→ **Instructions to follow**
Which lines run from the one containing "font-family: none ->" to the end of the material below? Copy them exactly, pictures excluded.

→ **Information shown**
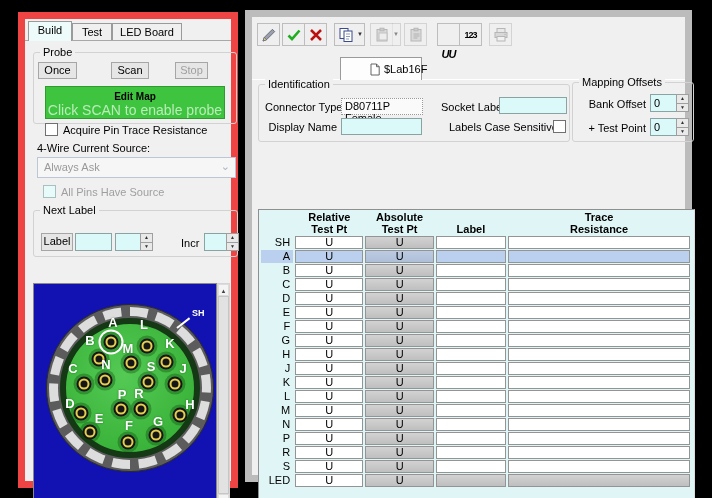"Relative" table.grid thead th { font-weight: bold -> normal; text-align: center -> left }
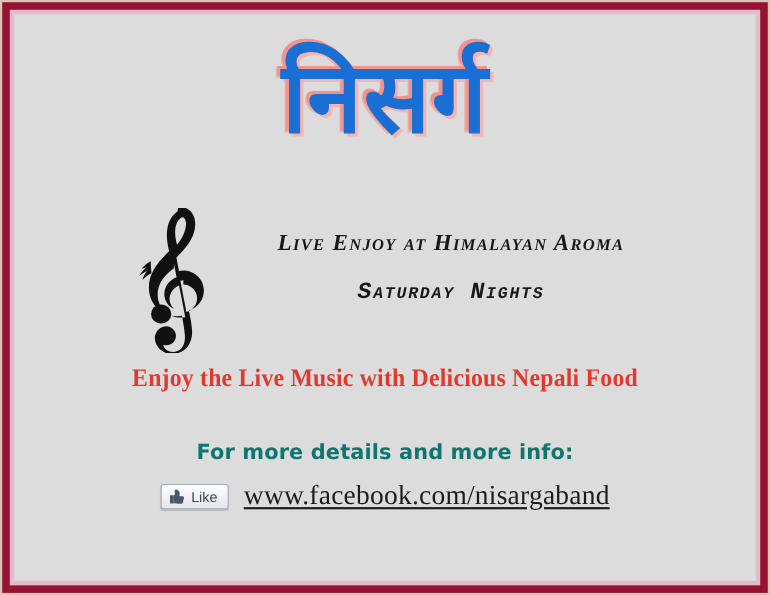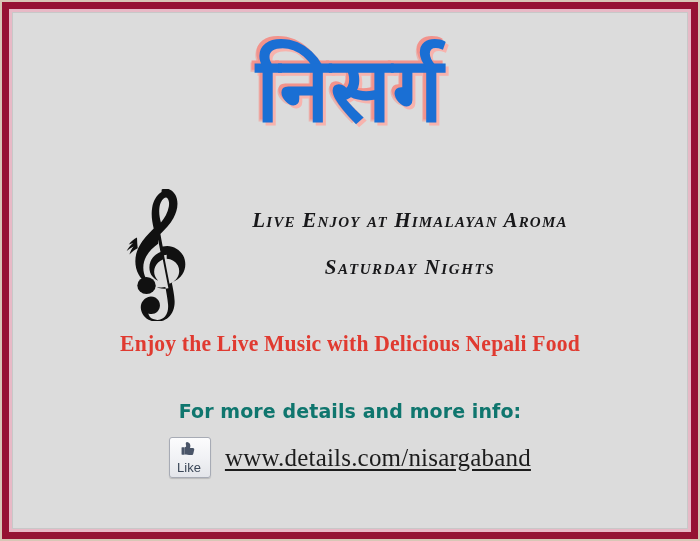"Saturday Nights" .tagline .line2 { font-family: none -> Liberation Mono, monospace }
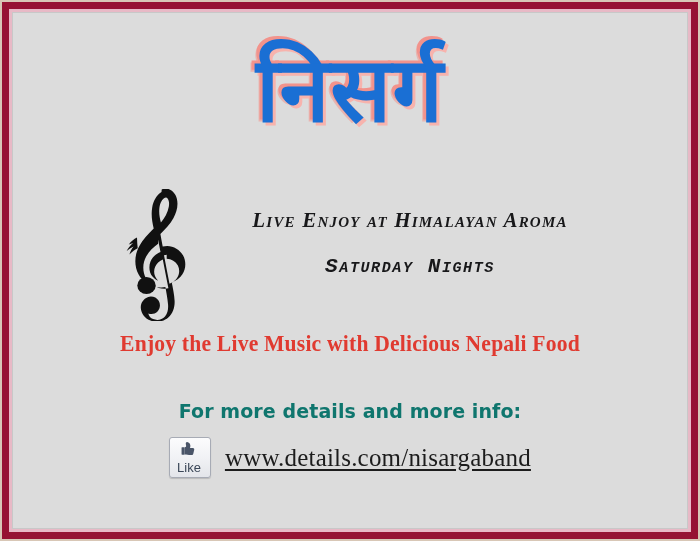"Like" .like-button { flex-direction: column -> none }
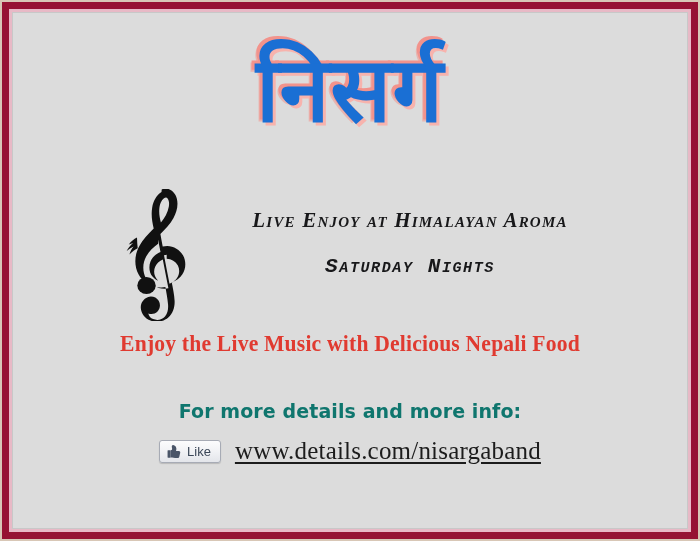"www.details.com/nisargaband" a.fb-url { text: www.details.com/nisargaband -> www.facebook.com/nisargaband }
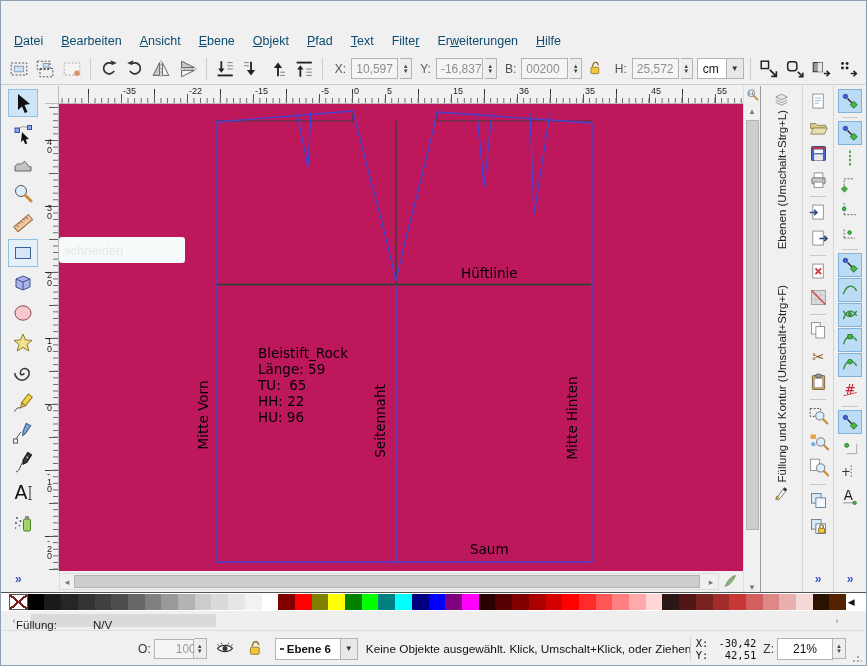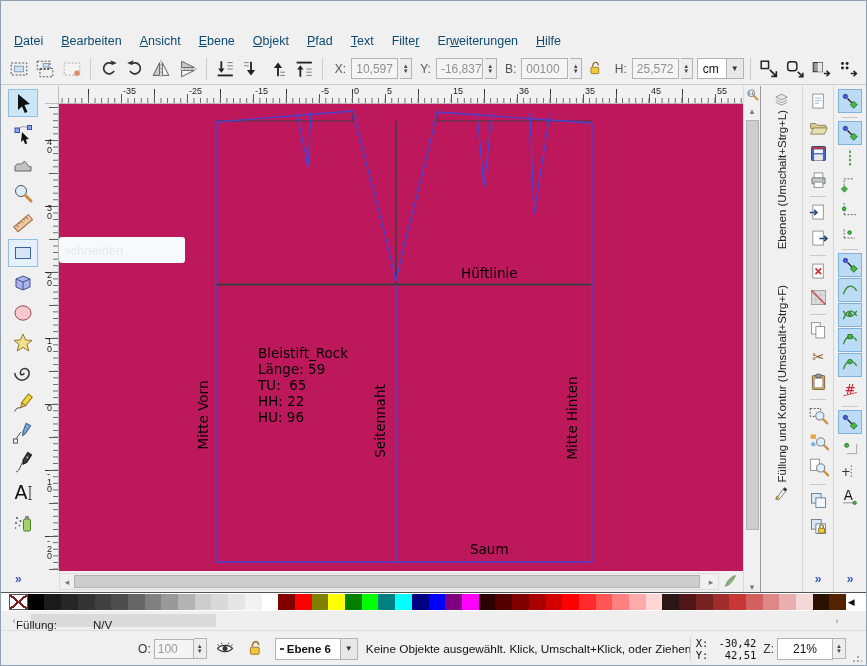"00100" span.fld { text: 00100 -> 00200 }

→ **Written solution**
"Saturday Nights" .tagline .line2 { font-family: none -> Liberation Mono, monospace }
"Like" .like-button { flex-direction: column -> none }
"www.details.com/nisargaband" a.fb-url { text: www.details.com/nisargaband -> www.facebook.com/nisargaband }
"00100" span.fld { text: 00100 -> 00200 }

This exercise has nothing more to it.